Клементина Клаузевиц покинула сестер Шаллии и вышла замуж за аптекаря. Вампир Вьетзак вернулся в Карак Варн и был уничтожен тайным обществом, посвященным памяти царевича Павла.

Леди Мелиссе Д'Акку стало скучно в монастыре Вечной Ночи и Утешения, и она много путешествовала, по слухам, в Лустрии и в Новом Свете, в обществе приемных родителей.

Сергей Бухарин лишился глаза в вульгарной пьяной драке в припортовом районе Альтдорфа, а позднее умер от нелеченного сифилиса.

Отец Гонорио продолжал давать убежище уставшим от мира вампирам и открыл филиал для оборотней и других меняющих облик.

Комендант тюрьмы Герд Ван Зандт был обвинен в коррупции и сослан командовать штрафной колонией в Пустоши.

Сеймур Небензаль обратился к вере в только что обнаруженного полубога стужи и льда и стал одним из наиболее влиятельных прорицателей в Норске.

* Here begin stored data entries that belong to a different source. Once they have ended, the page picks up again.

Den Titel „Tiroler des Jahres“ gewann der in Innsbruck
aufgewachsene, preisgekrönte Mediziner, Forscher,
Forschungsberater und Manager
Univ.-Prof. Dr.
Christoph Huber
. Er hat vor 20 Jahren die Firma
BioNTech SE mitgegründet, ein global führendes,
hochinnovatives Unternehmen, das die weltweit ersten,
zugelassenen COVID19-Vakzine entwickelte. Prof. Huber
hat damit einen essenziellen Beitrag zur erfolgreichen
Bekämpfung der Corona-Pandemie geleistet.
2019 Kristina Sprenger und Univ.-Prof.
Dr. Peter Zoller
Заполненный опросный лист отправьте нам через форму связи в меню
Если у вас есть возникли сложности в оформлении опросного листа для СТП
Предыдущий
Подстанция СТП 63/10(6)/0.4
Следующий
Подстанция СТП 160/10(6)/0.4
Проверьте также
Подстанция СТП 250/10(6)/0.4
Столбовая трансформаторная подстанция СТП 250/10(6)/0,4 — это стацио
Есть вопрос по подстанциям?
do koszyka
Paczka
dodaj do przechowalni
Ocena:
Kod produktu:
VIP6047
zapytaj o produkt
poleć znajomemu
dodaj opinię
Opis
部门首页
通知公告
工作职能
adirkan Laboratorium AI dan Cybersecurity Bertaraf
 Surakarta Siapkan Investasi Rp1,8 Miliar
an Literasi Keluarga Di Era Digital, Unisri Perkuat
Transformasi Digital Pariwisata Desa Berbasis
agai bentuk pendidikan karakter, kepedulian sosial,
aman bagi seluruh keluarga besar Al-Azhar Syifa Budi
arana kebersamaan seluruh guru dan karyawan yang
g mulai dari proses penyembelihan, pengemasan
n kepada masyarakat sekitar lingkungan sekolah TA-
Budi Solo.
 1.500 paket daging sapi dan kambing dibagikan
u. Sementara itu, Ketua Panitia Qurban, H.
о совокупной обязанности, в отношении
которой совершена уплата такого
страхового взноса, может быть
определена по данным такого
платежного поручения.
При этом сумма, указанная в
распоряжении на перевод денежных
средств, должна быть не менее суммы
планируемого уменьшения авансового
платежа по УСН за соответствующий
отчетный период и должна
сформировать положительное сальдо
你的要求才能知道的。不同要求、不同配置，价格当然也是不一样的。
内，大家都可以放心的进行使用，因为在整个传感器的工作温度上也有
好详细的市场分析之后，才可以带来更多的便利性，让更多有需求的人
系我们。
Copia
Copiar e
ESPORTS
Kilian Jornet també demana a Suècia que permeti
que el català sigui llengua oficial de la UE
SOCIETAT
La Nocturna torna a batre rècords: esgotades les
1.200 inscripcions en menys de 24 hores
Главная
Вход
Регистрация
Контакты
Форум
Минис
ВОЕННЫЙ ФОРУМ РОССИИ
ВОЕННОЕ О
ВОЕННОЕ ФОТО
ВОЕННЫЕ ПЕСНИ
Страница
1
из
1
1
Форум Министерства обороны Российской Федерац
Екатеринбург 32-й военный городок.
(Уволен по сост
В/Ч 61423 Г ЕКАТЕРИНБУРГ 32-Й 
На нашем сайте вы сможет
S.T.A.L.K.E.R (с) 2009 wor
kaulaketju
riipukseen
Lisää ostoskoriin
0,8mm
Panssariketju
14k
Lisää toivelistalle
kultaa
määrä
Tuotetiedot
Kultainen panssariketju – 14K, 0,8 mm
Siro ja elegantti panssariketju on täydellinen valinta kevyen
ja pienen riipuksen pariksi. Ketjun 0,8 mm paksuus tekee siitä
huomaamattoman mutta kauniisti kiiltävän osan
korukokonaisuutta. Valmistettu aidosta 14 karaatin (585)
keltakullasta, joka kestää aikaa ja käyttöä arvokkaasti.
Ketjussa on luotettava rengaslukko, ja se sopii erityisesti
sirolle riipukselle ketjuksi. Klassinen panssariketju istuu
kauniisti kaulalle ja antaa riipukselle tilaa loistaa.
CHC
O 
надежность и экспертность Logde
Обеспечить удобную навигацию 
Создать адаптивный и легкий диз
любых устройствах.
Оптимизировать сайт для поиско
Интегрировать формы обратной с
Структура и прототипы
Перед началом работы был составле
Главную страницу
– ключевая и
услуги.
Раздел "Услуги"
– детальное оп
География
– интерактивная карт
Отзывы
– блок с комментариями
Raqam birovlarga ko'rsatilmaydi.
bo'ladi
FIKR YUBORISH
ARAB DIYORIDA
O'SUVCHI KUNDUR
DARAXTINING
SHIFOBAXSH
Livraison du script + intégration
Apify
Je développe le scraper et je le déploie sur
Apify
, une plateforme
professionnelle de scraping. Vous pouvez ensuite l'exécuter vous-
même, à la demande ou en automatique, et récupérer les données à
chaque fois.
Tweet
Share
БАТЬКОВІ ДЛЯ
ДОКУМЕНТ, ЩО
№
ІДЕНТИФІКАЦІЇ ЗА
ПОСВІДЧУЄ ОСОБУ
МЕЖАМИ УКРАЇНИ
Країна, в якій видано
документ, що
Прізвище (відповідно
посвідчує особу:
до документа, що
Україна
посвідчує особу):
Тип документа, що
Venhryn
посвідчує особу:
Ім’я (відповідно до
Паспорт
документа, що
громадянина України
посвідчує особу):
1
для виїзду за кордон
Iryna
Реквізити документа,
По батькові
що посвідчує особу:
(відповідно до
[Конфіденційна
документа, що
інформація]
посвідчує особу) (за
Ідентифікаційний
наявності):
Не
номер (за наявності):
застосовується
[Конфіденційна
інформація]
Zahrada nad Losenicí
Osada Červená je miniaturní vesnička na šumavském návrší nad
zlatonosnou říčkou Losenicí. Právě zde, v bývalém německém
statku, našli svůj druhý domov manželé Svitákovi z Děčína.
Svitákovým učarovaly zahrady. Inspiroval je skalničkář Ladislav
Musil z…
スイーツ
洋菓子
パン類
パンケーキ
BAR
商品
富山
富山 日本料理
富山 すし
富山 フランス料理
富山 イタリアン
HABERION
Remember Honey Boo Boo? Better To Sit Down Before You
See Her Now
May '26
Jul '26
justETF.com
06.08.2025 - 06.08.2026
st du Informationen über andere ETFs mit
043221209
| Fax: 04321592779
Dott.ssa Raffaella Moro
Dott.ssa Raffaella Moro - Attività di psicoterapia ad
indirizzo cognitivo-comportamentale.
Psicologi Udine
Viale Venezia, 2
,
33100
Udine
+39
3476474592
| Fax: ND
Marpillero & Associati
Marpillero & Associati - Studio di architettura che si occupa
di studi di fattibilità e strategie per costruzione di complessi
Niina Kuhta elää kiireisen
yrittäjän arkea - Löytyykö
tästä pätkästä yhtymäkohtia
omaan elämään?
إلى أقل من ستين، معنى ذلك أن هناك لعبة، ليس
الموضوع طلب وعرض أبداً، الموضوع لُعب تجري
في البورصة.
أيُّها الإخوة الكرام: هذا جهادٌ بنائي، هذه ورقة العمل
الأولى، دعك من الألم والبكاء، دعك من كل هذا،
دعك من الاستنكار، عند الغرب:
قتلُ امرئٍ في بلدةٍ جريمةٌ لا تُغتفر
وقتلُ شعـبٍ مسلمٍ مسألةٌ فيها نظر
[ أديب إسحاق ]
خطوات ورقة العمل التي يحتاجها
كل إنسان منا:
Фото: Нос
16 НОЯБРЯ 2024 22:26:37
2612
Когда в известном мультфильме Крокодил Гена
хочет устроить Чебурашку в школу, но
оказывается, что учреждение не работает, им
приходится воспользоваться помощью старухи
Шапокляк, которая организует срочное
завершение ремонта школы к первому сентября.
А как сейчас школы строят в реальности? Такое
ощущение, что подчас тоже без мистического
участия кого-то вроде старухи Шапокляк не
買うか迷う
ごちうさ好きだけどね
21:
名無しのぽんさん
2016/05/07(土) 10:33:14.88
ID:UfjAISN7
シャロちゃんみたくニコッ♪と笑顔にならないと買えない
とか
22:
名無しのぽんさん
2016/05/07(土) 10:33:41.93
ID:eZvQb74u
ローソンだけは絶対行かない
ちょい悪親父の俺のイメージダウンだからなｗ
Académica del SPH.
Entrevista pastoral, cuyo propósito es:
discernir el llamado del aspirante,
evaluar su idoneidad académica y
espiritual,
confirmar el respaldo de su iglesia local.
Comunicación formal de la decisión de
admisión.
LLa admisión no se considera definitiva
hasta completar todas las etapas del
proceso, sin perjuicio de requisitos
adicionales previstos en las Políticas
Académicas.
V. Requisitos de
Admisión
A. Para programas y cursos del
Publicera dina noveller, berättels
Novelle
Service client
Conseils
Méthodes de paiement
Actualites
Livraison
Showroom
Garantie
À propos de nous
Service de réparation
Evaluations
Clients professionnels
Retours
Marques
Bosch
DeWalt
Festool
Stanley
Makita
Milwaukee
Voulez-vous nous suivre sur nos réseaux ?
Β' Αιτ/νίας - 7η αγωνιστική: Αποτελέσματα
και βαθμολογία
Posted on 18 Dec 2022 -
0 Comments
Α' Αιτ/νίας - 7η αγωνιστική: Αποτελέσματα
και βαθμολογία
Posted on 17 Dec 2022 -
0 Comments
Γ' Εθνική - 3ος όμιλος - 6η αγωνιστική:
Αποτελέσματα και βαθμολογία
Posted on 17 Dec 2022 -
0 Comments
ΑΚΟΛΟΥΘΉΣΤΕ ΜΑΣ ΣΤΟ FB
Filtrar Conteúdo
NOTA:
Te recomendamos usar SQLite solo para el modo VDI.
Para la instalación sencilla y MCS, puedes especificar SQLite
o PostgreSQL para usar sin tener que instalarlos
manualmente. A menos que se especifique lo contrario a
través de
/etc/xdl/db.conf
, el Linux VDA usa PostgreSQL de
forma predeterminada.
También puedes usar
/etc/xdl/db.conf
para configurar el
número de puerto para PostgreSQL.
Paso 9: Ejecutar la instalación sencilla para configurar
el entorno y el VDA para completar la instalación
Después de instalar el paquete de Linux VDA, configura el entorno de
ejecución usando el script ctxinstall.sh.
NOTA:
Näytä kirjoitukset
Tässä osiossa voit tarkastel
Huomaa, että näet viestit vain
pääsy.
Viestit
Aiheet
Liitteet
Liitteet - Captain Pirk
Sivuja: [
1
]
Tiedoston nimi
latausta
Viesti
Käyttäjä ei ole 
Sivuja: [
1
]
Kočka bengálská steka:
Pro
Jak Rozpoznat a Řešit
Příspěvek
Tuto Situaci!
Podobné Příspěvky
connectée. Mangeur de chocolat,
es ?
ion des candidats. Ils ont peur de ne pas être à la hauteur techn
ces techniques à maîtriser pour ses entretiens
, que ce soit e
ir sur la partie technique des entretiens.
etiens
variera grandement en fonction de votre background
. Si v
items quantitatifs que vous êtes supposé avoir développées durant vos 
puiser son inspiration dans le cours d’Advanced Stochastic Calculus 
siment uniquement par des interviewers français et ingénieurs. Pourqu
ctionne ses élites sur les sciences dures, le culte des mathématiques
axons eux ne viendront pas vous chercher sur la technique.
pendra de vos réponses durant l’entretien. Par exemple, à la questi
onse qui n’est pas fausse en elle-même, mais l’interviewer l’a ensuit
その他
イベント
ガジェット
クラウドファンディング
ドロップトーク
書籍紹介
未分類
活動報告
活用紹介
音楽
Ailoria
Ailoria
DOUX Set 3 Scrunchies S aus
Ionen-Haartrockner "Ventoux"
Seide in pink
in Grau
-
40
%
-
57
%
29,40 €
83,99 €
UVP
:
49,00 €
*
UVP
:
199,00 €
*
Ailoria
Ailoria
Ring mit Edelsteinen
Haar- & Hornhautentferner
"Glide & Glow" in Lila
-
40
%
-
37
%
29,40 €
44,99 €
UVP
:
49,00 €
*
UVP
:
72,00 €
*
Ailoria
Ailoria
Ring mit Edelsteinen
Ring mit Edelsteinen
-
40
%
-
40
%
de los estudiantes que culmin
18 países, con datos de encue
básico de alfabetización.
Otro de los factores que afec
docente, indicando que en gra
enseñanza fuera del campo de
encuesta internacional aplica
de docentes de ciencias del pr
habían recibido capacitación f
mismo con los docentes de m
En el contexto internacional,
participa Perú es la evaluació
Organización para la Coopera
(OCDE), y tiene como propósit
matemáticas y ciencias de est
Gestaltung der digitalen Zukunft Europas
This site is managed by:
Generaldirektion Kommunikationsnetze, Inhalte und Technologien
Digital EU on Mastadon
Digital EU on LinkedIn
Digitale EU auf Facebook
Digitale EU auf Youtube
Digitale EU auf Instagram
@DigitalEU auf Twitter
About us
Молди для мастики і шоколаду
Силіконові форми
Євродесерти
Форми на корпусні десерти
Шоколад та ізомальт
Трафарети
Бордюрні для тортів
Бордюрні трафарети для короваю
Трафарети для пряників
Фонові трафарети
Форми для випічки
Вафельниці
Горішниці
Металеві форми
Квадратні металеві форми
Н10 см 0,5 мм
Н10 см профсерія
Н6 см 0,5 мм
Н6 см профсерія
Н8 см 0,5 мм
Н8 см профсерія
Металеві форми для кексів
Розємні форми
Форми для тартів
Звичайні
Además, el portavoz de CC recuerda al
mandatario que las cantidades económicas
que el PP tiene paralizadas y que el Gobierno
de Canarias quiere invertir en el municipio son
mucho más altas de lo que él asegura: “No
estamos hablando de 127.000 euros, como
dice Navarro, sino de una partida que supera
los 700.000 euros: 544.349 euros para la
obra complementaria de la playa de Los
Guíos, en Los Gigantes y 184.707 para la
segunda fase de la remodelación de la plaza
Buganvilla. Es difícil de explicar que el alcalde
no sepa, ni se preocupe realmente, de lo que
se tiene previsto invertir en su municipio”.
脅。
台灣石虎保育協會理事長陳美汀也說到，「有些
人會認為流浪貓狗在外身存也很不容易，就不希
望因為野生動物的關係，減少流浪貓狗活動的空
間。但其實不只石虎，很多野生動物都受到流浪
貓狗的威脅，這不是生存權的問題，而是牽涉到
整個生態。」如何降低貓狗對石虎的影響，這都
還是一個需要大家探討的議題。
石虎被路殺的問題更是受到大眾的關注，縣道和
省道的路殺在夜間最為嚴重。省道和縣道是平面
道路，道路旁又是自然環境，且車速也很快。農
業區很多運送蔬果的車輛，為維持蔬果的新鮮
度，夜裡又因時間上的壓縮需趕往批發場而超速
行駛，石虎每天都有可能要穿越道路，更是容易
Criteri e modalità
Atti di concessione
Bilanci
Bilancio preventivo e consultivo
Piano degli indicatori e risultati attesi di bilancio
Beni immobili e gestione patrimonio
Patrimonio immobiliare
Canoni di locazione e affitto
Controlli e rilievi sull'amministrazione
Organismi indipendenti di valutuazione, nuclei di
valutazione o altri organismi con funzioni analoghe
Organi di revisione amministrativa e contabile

Никто никогда не спрашивал, что сталось с Ласло Лёвенштейном.

Детлеф Зирк выздоровел и переписал «Дракенфелса» как «Трагедию Освальда». Он играл заглавную роль на премьере в Храме Драмы в Альтдорфе, но Женевьеву Дьедонне не удалось уговорить повторить ее первый и единственный опыт на сцене. Пьеса шла несколько лет, и Детлеф развил ее тему в «Предательстве Освальда», где рассказал конец этой истории и в которой поразил всех, отдав Рейнхарду Жесснеру роль Детлефа Зирка, а сам сыграл парные роли Лёвенштейна и Дракенфелса. Потом он создал целую череду зрелых шедевров. На доходы от пьес про Освальда он купил театр, который, с общего согласия труппы, назвал Театром памяти Варгра Бреугеля. «История Сигмара» была переписана и поставлена, к шумному одобрению критики, хотя она никогда не смогла сравняться популярностью с поздними работами Детлефа. Даже те из критиков, кто ненавидел его лично, признавали его, по меньшей мере, равным Джакопо Таррадашу. Хотя никто и никогда не назвал бы его набожным, он делал существенные пожертвования культу Сигмара и построил в своем городском доме часовню, в которой хранилась кувалда. Он провел несколько лет с Женевьевой и изведал с ней множество новых ощущений. Цикл сонетов «К моей неизменной госпоже» ученые признавали его лучшим произведением. Спустя годы они, наконец, расстались, когда Детлефу шел шестой десяток, а Женевьева все еще выглядела шестнадцатилетней, но она осталась любовью его жизни.

Женевьева жила вечно. Детлеф – нет, но остались вечно жить его пьесы.